Text shown Block Start
Anna Fox, a psychologist in her late 30s, is the protagonist. Anna lives alone in an upscale Manhattan home. A young carpenter is a tenant who occupies the basement. The reader soon learns that Anna is agoraphobic and has not left her home during the past year. While living alone she has frequent phone conversations with her husband and 8-year-old daughter who are supposedly living elsewhere. Much of Anna’s time is spent watching black and white movie classics. Home bound, Anna observes her neighborhood and neighbors from her living room window. It is there that she witnesses, from a distance, a violent act in a home occupied by a family new to the neighborhood.
Text shown Block End
Dataset entries Block Start
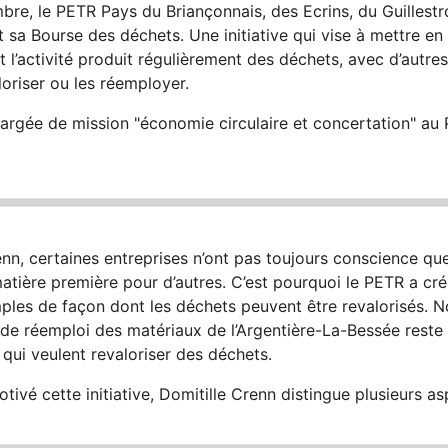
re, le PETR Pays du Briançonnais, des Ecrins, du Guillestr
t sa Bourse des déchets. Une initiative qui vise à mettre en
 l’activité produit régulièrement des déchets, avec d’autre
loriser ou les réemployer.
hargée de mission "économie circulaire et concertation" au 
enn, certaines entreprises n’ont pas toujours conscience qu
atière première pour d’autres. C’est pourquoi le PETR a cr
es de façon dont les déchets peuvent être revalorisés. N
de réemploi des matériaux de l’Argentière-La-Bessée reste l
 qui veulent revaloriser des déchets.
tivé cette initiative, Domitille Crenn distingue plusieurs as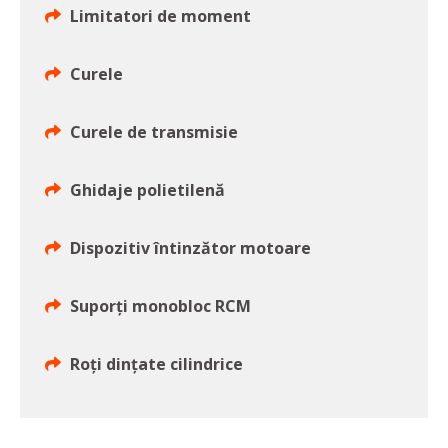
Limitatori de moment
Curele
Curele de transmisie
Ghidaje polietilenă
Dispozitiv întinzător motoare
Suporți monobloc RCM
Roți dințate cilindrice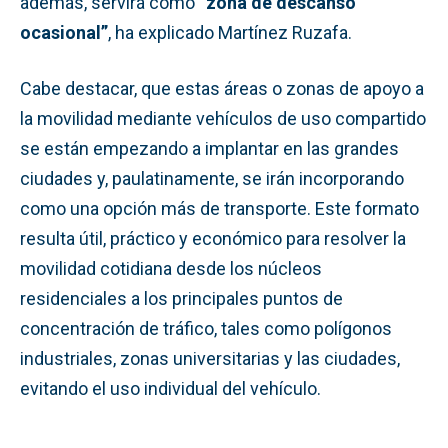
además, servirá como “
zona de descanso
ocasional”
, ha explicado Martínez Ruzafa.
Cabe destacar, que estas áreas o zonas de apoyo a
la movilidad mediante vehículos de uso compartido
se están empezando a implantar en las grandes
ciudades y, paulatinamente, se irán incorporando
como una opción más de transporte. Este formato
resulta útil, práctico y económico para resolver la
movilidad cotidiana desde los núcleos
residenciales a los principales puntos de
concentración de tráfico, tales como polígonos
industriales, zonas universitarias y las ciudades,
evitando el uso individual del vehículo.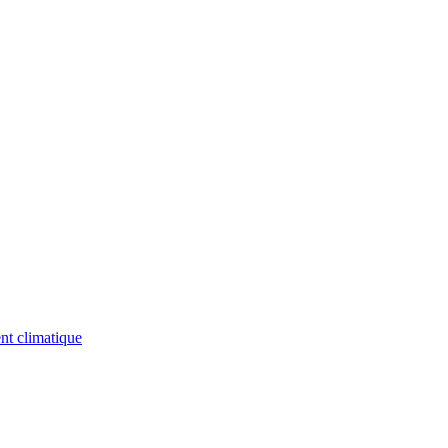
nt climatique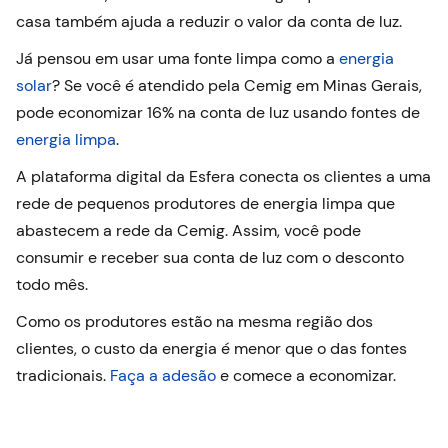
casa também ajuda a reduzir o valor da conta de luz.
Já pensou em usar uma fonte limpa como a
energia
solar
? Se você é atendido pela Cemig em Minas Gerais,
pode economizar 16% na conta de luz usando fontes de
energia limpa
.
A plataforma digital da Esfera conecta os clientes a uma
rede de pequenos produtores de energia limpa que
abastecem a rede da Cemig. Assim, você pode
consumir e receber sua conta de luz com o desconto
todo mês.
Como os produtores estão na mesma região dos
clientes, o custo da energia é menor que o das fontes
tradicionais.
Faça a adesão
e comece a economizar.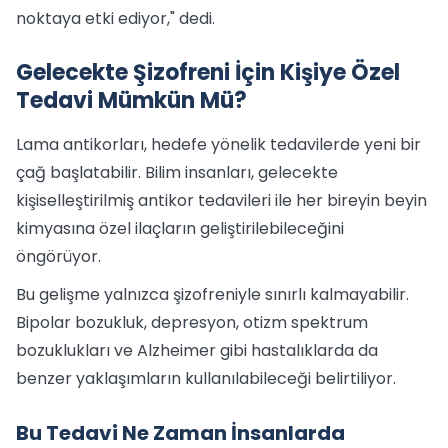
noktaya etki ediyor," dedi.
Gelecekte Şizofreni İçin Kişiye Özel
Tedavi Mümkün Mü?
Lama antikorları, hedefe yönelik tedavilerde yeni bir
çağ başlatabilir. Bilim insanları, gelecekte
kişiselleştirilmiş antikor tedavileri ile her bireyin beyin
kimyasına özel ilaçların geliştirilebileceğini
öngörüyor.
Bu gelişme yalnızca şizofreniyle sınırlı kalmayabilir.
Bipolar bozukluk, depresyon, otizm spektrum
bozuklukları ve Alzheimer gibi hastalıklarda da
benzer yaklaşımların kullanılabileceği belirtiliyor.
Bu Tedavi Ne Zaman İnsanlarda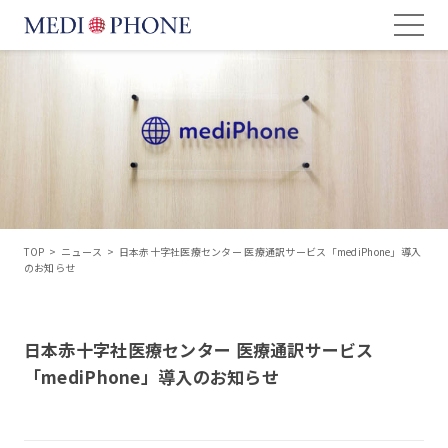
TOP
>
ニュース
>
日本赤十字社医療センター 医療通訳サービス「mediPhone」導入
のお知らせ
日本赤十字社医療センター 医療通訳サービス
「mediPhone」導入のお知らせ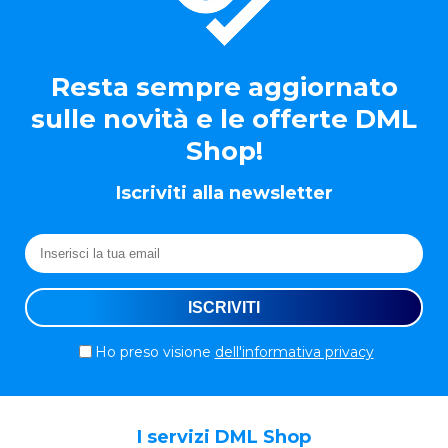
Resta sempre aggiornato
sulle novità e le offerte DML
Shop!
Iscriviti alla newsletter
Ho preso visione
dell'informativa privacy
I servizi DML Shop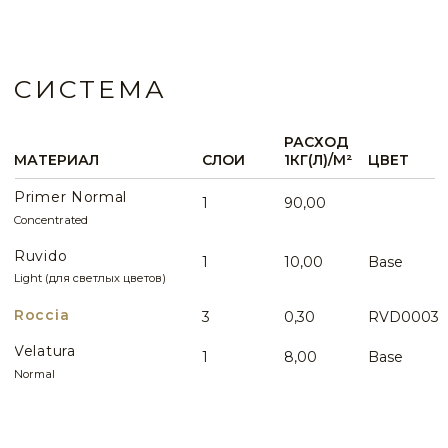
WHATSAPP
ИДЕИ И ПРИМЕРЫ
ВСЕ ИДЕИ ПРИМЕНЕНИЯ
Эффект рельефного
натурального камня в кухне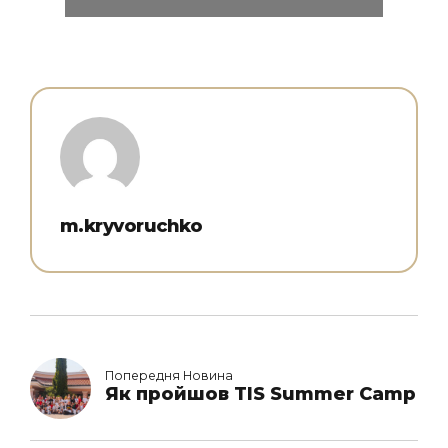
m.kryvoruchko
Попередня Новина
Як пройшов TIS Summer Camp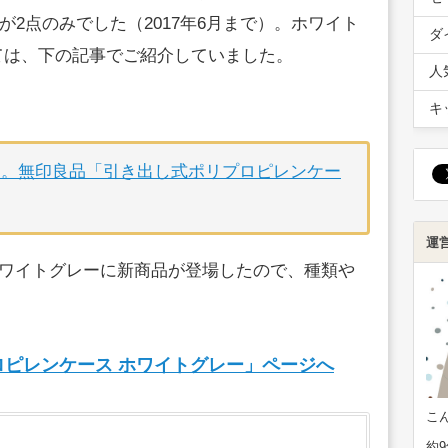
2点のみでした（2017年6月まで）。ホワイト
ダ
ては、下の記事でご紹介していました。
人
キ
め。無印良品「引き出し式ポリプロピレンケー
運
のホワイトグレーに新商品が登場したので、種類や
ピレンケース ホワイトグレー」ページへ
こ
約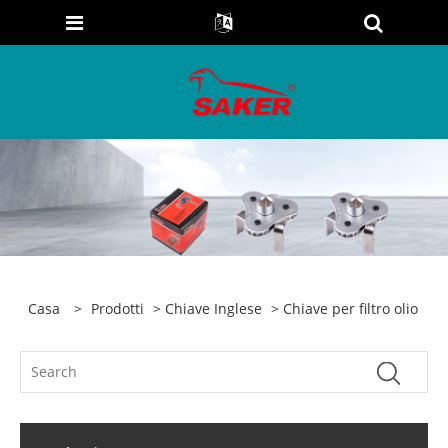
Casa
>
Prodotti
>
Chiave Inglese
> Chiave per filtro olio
Dataset entries Block End
Parts of the exercise >>
a. Reproduce the Anna Fox summary word for word, starting at "Anna Fox, a" and ending at "to the neighborhood.".
b. Using the Anna Fox summary, decide whether each statement agrees with it, answering yes or no and quoting the words that settle it: (i) Anna shares her Manhattan home with her husband and daughter. (ii) The tenant in the basement is a young carpenter. (iii) Anna has not left her home during the past year.
c. Go on with the Anna Fox summary from where it stops.

Solved tasks >>
a.
Anna Fox, a psychologist in her late 30s, is the protagonist. Anna lives alone in an upscale Manhattan home. A young carpenter is a tenant who occupies the basement. The reader soon learns that Anna is agoraphobic and has not left her home during the past year. While living alone she has frequent phone conversations with her husband and 8-year-old daughter who are supposedly living elsewhere. Much of Anna’s time is spent watching black and white movie classics. Home bound, Anna observes her neighborhood and neighbors from her living room window. It is there that she witnesses, from a distance, a violent act in a home occupied by a family new to the neighborhood.

b.
(i) No: "Anna lives alone in an upscale Manhattan home."
(ii) Yes: "A young carpenter is a tenant who occupies the basement."
(iii) Yes: "Anna is agoraphobic and has not left her home during the past year."

c.
Anna’s fear of leaving her home, her aloneness and depression contribute to excessive drinking with wine as her favored drink. Her drinking, mixed with prescription drugs, compromises her credibility when she reports the incident to the police. Is she delusional? The conflict grows from there among Anna, the new and troubled neighbors, the police, and even her tenant. And there is Anna’s past – how did she become agoraphobic? What’s the story behind the absence of her husband and daughter?
The Woman in the Window is A. J. Finn’s first novel and a best seller from the get go. Though, not surprising because Finn (a pseudonym) is Dan Mallory, an experienced executive mystery fiction editor for William Morrow, the books publisher.
Finn, A J. The Woman in the Window. HarperCollins, 2018. Print.